(Given records)
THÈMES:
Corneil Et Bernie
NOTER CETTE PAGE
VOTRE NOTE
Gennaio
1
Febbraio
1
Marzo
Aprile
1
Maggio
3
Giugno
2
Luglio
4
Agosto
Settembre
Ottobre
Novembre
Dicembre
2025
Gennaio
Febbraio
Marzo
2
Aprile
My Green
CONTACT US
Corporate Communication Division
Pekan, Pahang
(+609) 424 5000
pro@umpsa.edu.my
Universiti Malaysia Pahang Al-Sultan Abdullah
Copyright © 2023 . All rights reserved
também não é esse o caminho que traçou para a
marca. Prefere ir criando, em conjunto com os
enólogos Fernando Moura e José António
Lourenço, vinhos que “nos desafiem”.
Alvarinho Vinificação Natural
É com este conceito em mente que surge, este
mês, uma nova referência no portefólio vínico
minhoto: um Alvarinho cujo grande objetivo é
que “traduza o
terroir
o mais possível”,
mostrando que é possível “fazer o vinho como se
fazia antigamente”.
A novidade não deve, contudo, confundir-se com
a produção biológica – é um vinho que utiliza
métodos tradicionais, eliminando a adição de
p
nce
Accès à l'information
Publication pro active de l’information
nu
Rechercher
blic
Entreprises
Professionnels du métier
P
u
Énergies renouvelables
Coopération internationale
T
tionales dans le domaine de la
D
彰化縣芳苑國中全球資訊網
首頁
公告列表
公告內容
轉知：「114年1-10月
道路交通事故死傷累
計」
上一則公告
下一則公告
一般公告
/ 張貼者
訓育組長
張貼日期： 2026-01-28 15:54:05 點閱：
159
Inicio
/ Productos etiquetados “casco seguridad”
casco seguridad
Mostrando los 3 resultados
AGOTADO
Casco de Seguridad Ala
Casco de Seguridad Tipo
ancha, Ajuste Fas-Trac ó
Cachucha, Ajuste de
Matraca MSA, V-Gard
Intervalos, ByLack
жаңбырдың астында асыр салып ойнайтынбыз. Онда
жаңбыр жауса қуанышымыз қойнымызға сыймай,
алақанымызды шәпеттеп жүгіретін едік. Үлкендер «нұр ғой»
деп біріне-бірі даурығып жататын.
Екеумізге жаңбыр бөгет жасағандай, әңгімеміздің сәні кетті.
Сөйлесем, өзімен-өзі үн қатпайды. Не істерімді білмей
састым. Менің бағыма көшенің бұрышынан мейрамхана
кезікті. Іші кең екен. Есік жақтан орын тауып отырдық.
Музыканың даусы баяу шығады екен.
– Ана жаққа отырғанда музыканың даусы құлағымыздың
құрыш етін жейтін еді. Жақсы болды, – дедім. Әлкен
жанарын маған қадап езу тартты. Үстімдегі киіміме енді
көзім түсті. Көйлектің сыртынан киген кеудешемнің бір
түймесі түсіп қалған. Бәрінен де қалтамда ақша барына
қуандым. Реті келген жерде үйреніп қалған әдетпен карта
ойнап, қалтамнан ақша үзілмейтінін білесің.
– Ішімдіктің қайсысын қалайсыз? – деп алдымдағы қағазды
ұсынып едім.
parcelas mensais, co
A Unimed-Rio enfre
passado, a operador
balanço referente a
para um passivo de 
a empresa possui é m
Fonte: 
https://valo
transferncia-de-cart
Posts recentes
(End Given records)
Task details » Set down, unchanged, only those lines above that fall between the line with "Matraca MSA, V-Gard" and the line with "музыканың даусы құлағымыздың", the two end lines included.

Output for this exercise »
Matraca MSA, V-Gard
Intervalos, ByLack
жаңбырдың астында асыр салып ойнайтынбыз. Онда
жаңбыр жауса қуанышымыз қойнымызға сыймай,
алақанымызды шәпеттеп жүгіретін едік. Үлкендер «нұр ғой»
деп біріне-бірі даурығып жататын.
Екеумізге жаңбыр бөгет жасағандай, әңгімеміздің сәні кетті.
Сөйлесем, өзімен-өзі үн қатпайды. Не істерімді білмей
састым. Менің бағыма көшенің бұрышынан мейрамхана
кезікті. Іші кең екен. Есік жақтан орын тауып отырдық.
Музыканың даусы баяу шығады екен.
– Ана жаққа отырғанда музыканың даусы құлағымыздың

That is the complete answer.